AIM OF THE EXERCISE –
Continue the synopsis of the Kannada film Mufti from the point where it stops.

SOURCE PASSAGE –
====

Mufti () is a 2017 Indian Kannada-language neo-noir action thriller film directed by Narthan, making his debut, and produced by Jayanna Combines. The film tells the story of an undercover cop, played by Sriimurali, who tracks down and confronts a crime boss, played by Shiva Rajkumar.

Production started in July 2016, and the film was released on 1 December 2017. The film received positive response from critics. The film was declared blockbuster at the box office and was one of the highest-grossing movies in Shivarajkumar's career.

The film is being remade in Tamil as Pathu Thala starring Silambarasan and Gautham Karthik. Film's prequel titled as Bhairati Ranagal shooting started in March 2023.

Plot

Gana, an undercover cop disguised as an assassin, works at a crime syndicate in Mangalore for 2 years. One day, Gana heads to the village of Ronapura in order to serve Bhairathi Ranagal, a crime boss who rules the village. Gana arrives at Ronapura under the commissioner's orders that his identity should be concealed and not known to anyone. Gana arrives in Ronapura, where he is received by Vishnu and meets Kashi, who heads Bhairathi Ranagal's cement company. 

Gurukanth Bhandri is selected for the Chief Ministerial Candidate in Karnataka and is targeting Ronapura for the elections, but their party member MP Ekanath Nimbalkar has died in the accident planned by Bhairathi, due to which Raghuveer Bhandri, Gurukanth's brother meets social worker and environmentalist Ashwath Kudari to be the new the candidate for the party, but Gunari refuses. Gana earns Bhairathi's left-hand man Singa and right-hand man Shabari's trust by helping the gang remove the stock black money from a goods train and is further asked by Shabari and Singa for the operations, while also earning Kashi's jealousy towards Gana. Ashwath Kudari holds a rally against Bhairathi for polluting the environment due to his mining operations. Bhairathi orchestrates a riot at the village and burns the houses of those persons who are supporting Kudari's rally, due to this Kudari joins Raghuveer Bhandari's campaign.

====

[Stored data entries]
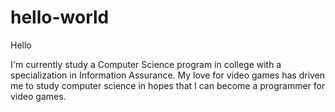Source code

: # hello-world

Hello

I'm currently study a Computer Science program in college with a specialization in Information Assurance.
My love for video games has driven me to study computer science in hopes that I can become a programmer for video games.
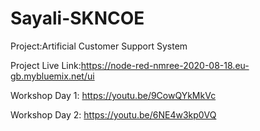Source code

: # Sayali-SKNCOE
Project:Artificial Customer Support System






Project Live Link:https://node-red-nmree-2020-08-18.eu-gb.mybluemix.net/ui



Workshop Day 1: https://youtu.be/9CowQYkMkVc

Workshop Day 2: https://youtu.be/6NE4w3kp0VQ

====

WRITTEN ANSWER –
Meanwhile, Kashi brings the cop (who happens to be the one who helped Gana in the undercover operation and also doesn't know Gana's identity), who leaked the information of unaccounted money on a goods train and tells Gana to shoot him, Gana reluctantly shoots him and feels guilty about the incident, which makes him determined to arrest Bhairathi. The next day, Bhairathi arrives at the mining where Nimbalkar's killers are caught, which is revealed that Bhairathi did not kill Nimbalkar. Gana saves Bhairathi from a temple attack orchestrated by Pashupathi, who is running for MP nomination in elections. Bhairathi attacks Pashupathi and warns him of dire consequences. Bhairathi invites Gana to his house for dinner where he meets Bhairathi's sister Vedhavathi and daughter Avni. 

While Bhairathi goes for a stroll at 4:00AM, Gana sneaks into Bhairathi's house and collects various bank account numbers in a book named Sri Ramayana Darshanam and escapes minutes before Bhairathi arrives and reaches his hideout to find Kashi, having deduced his identity and calls Singa in front of Gana to inform him about Gana's identity, but Singa calls Gana and tells him to finish Kashi. Gana reveals that he created evidence that Kashi is in cahoots with Pashupathi to kill Bhairathi, where he kills Kashi and checks the account transfer, only to find that the money was transferred to orphanages, old-age homes and Public schools. Gana realizes about Bhairathi's good intentions to help the people, when he constructed houses for the villagers' welfare and the villagers revere Bhairathi as their saviour. 

Bhairathi is accused of the attacking Kudari, but Bhairathi catches the culprit, who happens to be Bhairathi's driver. The driver is killed and Bhairathi gifts Kudari with plants and flowers as compensation and ask him to stand independently in the elections. It is revealed that Raghuveer Bhandari is the mastermind behind the attacks. While heading for the election office. The car, in which Bhairathi and Gana are travelling, explodes killing them. Raghuveer Bhandari bribed Shabari to kill Bhairathi, in return for nominating him in the Ronapura Constituency elections. When Shabari reaches the office, Bhairathi and Gana, who survived the attack confronts Shabari where Gana gives Shabari's watch to Shabari as he noticed Bhairathi wearing Shabari's watch and deducing his trap. Bhairathi kills Shabari and hangs him at the lamp post near Raghuveer's house and warns him not to interfere.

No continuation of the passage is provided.